| Directions for this task |
Look through the data below. Show each line where the string "Right" occurs.

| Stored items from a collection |
+-------+
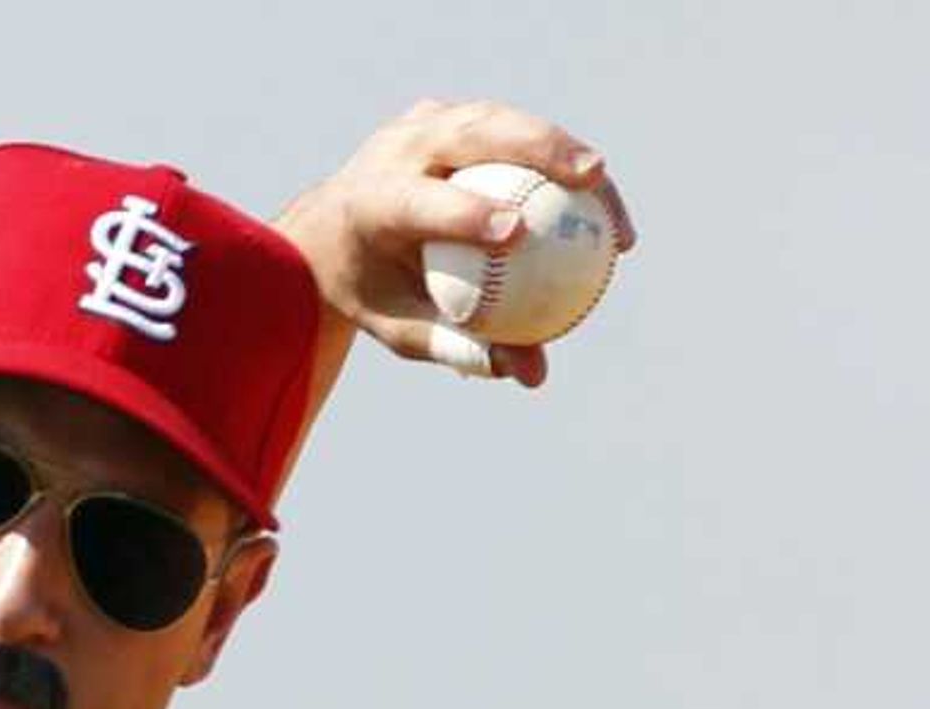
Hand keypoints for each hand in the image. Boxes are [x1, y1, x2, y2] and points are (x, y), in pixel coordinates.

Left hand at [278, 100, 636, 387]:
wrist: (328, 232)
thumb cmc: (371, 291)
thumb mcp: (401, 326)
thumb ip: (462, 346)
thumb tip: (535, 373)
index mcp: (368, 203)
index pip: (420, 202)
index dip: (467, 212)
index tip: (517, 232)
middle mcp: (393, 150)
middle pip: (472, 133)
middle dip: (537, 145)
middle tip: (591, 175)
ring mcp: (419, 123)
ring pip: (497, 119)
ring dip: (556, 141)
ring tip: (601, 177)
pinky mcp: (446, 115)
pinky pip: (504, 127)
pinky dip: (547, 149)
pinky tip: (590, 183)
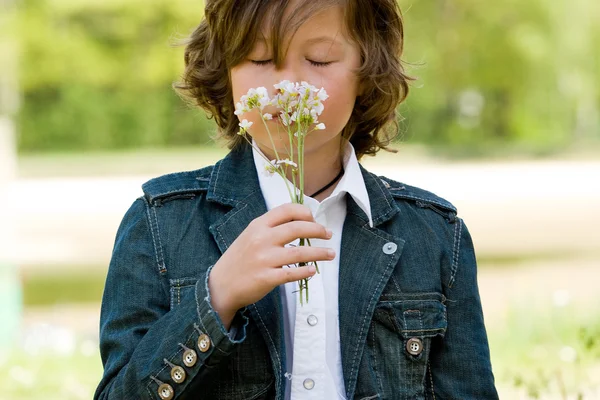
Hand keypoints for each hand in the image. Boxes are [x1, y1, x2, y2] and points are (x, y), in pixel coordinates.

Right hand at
+-------+
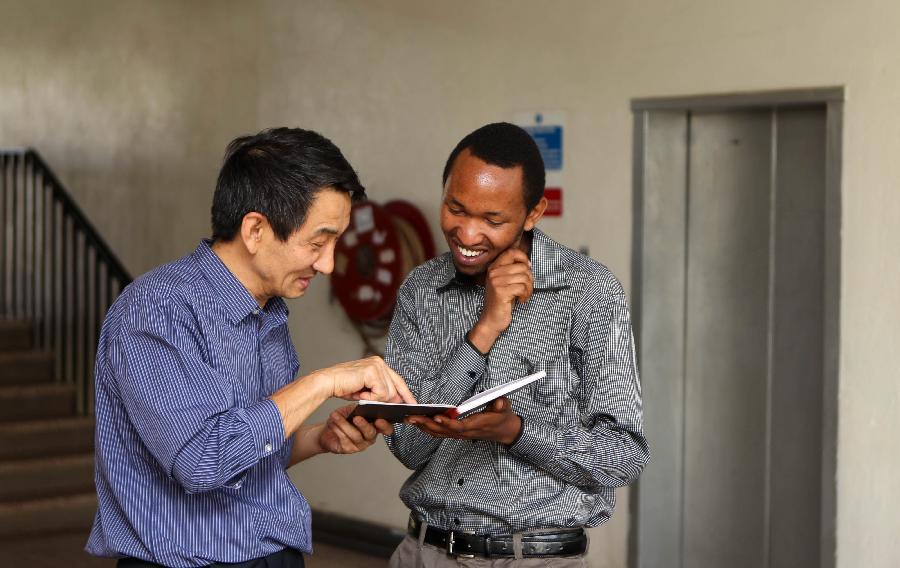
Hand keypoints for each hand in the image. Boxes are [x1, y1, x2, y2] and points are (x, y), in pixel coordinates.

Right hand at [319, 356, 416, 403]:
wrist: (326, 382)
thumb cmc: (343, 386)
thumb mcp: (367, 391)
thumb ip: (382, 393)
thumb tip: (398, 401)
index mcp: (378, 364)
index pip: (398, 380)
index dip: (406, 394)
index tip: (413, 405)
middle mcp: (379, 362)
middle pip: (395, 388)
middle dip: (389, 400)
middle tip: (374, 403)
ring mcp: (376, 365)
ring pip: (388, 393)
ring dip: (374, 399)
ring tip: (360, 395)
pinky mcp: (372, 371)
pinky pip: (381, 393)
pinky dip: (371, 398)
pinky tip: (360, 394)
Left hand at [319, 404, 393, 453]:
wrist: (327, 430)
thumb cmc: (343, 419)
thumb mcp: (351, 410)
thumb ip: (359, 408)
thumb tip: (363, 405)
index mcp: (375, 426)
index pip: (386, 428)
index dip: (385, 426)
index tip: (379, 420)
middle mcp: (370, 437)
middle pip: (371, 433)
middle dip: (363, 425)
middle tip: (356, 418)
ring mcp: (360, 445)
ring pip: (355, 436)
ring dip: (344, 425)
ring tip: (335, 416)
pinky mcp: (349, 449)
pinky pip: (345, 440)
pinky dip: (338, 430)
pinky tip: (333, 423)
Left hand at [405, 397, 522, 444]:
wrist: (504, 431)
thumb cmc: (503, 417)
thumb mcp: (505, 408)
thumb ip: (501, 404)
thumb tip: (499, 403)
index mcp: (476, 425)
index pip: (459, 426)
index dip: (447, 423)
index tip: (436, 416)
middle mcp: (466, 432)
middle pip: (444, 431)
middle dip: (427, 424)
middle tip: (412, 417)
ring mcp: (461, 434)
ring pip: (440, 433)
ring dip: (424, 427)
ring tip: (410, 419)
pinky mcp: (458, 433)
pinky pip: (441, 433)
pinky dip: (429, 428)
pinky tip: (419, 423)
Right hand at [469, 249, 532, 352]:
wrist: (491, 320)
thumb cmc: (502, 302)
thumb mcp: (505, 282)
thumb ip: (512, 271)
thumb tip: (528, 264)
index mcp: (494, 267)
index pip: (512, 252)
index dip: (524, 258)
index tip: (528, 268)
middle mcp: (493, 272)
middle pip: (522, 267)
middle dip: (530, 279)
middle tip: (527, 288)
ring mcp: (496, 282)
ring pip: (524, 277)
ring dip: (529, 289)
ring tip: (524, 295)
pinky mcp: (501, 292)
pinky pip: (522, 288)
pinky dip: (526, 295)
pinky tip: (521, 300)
+-------+
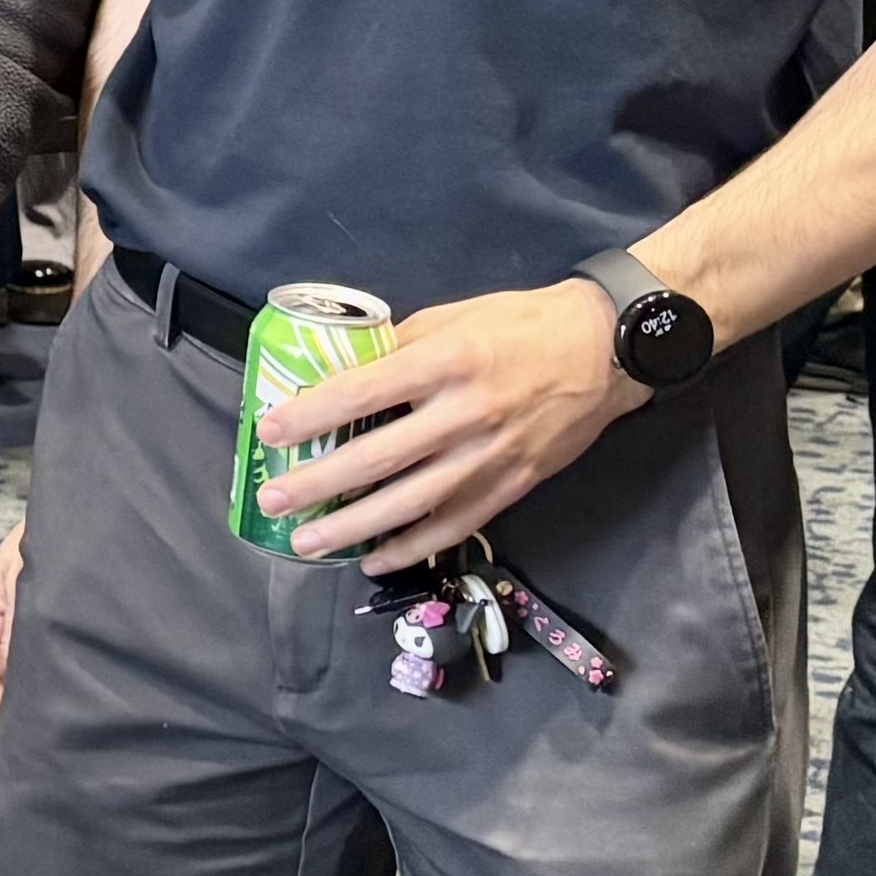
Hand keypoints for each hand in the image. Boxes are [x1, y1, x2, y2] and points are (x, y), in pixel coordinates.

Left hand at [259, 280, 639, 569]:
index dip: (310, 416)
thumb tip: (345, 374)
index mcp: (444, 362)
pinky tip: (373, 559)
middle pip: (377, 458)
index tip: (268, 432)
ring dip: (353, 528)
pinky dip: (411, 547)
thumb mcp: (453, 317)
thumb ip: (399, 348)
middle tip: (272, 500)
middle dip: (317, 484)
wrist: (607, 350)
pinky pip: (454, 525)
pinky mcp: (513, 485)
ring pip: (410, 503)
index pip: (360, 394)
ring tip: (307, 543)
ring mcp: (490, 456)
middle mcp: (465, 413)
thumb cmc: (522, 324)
+-------+
| Response to this exercise |
Right hand at
Right hand at [319, 356, 416, 403]:
Right hand at [469, 249, 532, 352]:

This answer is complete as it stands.